HSBC has avoided a legal battle that could further dent its reputation and undermine confidence in the global banking system by agreeing to pay US$1.9 billion to settle a US money-laundering probe.
Europe’s largest bank will pay the biggest penalty ever imposed on a bank after facing accusations it transferred funds through the US from Mexican drug cartels on behalf of countries under international sanctions, such as Iran, the Associated Press reports.
Banks have been facing greater scrutiny since the financial crisis of 2008. A succession of unearthed banking scandals has highlighted lax oversight and a culture of arrogance and entitlement.
Last year, a US Senate investigation concluded that HSBC’s ineffective controls meant it became involved in money laundering and terrorist financing.
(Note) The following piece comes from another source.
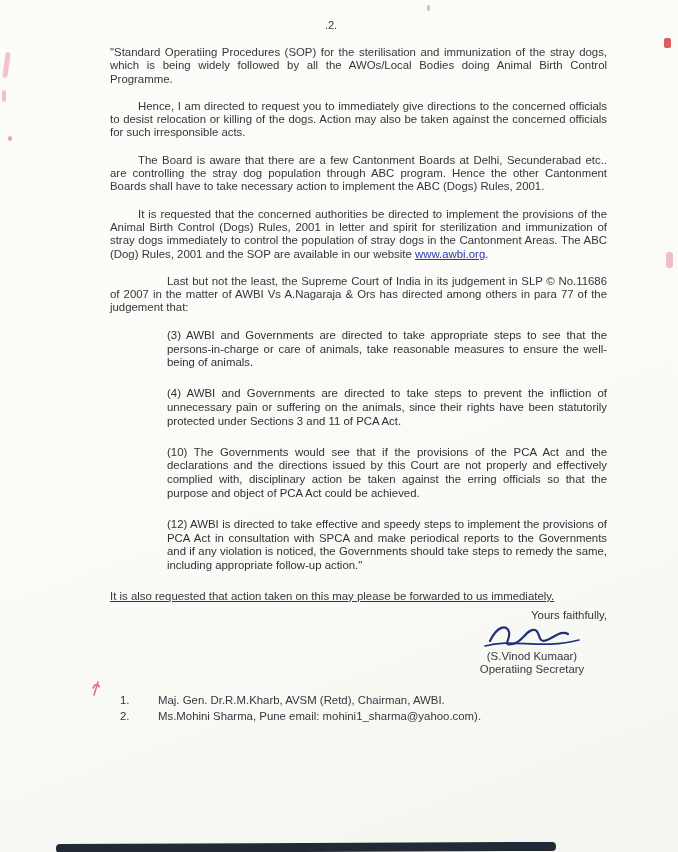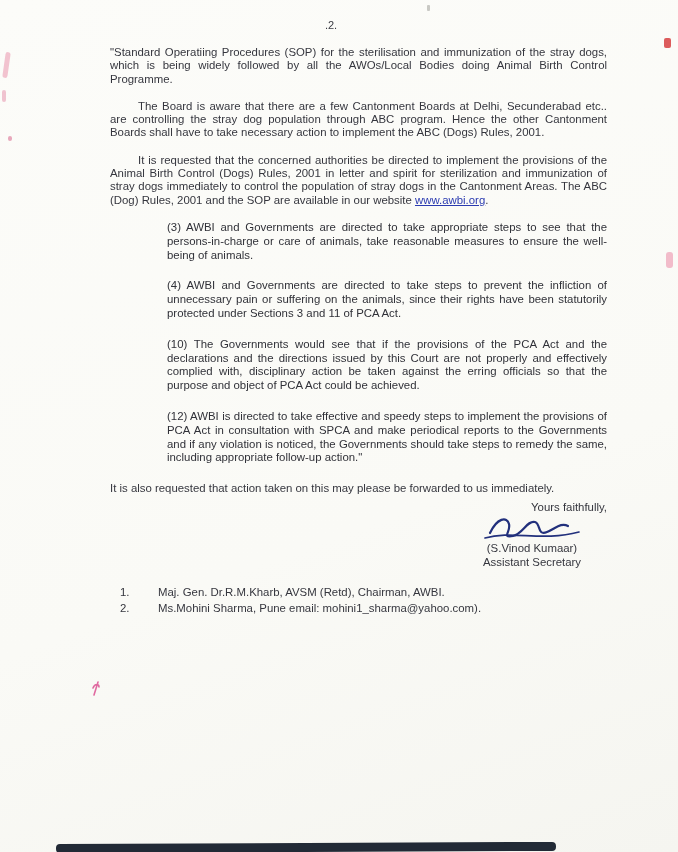"Hence, I am directed to" p.indent1 { html: none -> <p>Hence, I am directed to request you to immediately give directions to the concerned officials to desist relocation or killing of the dogs. Action may also be taken against the concerned officials for such irresponsible acts.</p> }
HSBC affiliates also ignored US government bans on financial transactions with Iran and other countries.
Mexico sent around US$7 billion in cash to the US through HSBC. US regulators said such a large amount indicated illegal drug money.
Also, HSBC’s US division provided money and banking services to banks in Saudi Arabia and Bangladesh thought to have funded al-Qaida and other terrorist groups, the Senate report said.
HSBC conceded that its anti-money laundering measures had been inadequate.
“We accept responsibility for our past mistakes,” said HSBC chief executive Stuart Gulliver. He promised that HSBC would continue to strengthen its compliance policies and procedures.
The settlement means the bank will avoid prosecution in the US.